72.Bölüm*

713 39 215
                                    

Matt Maltese

As The World Caves İn

*

"Fred nerede? Fred'i gördünüz mü?" Genç kıza gördüğü herkes kafasını iki yana sallıyordu. Son sürat insanları iterek yanından geçerken asasını indirmiyor, kendisine lanet atıldığında kısa sürede olsa karşılık veriyordu.

Hogwarts yıkıldı yıkılacaktı. İnsanlar, Ölüm Yiyenler'le çarpışıyor, yaralanıyordu. Savaş başlamıştı ve kesinlikle küçümsenecek bir savaş değildi. Violet vaktinde küçük çocukları çıkardıkları için çok seviniyordu. Yine de şu an tek merak ettiği lanet olası Frederic Gideon Weasley'nin nerede olduğuydu.

İhtiyaç Odası'na geri dönmüş olabileceğini düşündü.

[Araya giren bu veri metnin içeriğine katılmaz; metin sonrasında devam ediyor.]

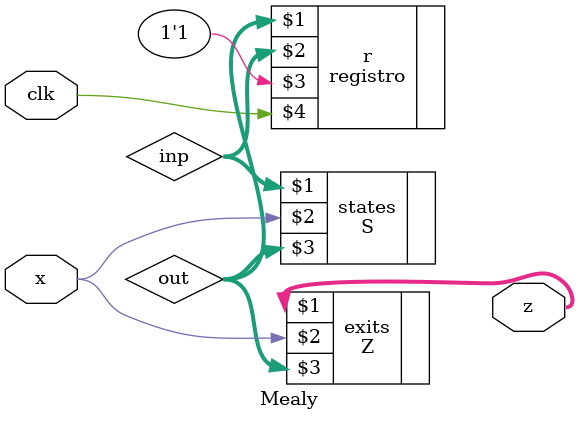
<source format=v>
module Mealy(output [0:1]z, input x, input clk);
    wire [0:1]out;
    wire [0:1]inp;
    //Un automa di mealy ha un registro, una r.c. per lo stato e una per l'ingresso:
    //registro da 2 bit
    registro #(2) r(out,inp, 1'b1, clk);
    //rete per le uscite
    Z exits(z,x,out);
    //rete per lo stato succ.
    S states(inp,x,out);
endmodule
</source>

Beşinci kat koridoruna çıkan merdivenler ikişer üçer çıktı. Merdivenler bittiğinde önce İhtiyaç Odası'nın girişinde Harry, Hermione, Ron, Draco ve Goyle'ı yerde yatarken gördü. İyi gözüktükleri için onlarla da vakit kaybetmedi ve sola döndü. İşte görmüştü. Fred ve Percy iki Ölüm Yiyen'le düello ediyordu.

"Merhaba, Bakan!" diye bağırdı Percy, karşısındaki Ölüm Yiyen'in maskesini düşürürken Sihir Bakanı Thicknesse gözüktü. "Size istifa ettiğimi söylemiş miydim?"

"İnanamıyorum. Sen az önce şaka yaptın, Perce!" dedi Fred neşeyle. Kendi çarpıştığı Ölüm Yiyen'i sersemletmişti. "Sen gerçekten şaka yaptın! Ne zamandan beri şaka yaptığını duymamıştım, şeyden beri-"

Hava patladı. Fred ve Percy'nin arkasındaki duvar patlayıp etrafa saçılırken Violet tekrar koşmaya başladı. Patlamadan dolayı yer titriyordu, koşmak değil yürümek bile zordu. Asasını düşürmek üzereyken sıkı sıkı tuttu. Toz toprağın içerisinde gözünü kısarak engelledi. "Fred!" Onu duyup cevap vermesi için bağırıyor fakat karşılık alamıyordu. Nefesi daraldı, dumanın dağılması için asasını salladığında bir enkaz gördü. Enkazın ortasında da Fred'in üstüne kapanmış ağlayan Percy'i...

"Hayır, hayır, hayır! Fred, hayır!" Fred'in kıyafetleri kanlar içindeydi. Violet yere düştü. Aynı soğuk bakışları bu hayatta üçüncü kez görmeye hazır hissetmedi. Yerde sürünerek Percy'nin yanına gitti, hala Fred'in nefes almayan bedeniyle konuşmaya çalışan turuncu saçlı çocuk onun geldiğini fark etmemişti.

Violet elini onun yanağına koydu. Gözyaşları yanaklarını ıslatırken Fred onun ağlamasına kızamadı. Son gülüşünün hayaleti hala yüzünde görülürken bu an, Fred Weasley'nin ilk defa Violet Black'i ağlarken güldürmediği andı.

-----

Draco Malfoy, hayatı boyunca kendi kendine bir karar vermemişti. Gerekli de olmamıştı, onun için bu işi yapacak çok kişi vardı. Hayatındaki her şeye önceden karar verilmiş olurdu. Bu rahatlığa çok alışkındı. Okula başlayana kadar da bu rahatlık hep hoşuna gitmişti.

Kendisiyle aynı yaşta bir çocuğun hikayesini dinleyerek büyümüştü: Sağ Kalan Çocuğun Hikayesi. Draco, ona hayranlık beslemişti. Onunla beraber okula gideceğini öğrendiğinde de sevinçten havalara uçmuştu. Bu fazla mutluluğun sonucunda Lucius Malfoy'dan ilk cezasını kazanmıştı. Babası onun Harry Potter'la uzaktan yakından alakası olmasını istemiyordu.

Arkadaş olmalarına izin vermemişti ama küçük Draco, babası yerine annesinin herkesle arkadaş olabilirsin sözünü dinlemişti. Risk alacaktı. Okula vardıklarında önceden cüppe dükkanında görüp konuştuğu çocuğa elini uzatmıştı, reddedildi. Draco, ilk defa biri tarafından reddedildi. Hırs yaptı, gözü boyandı.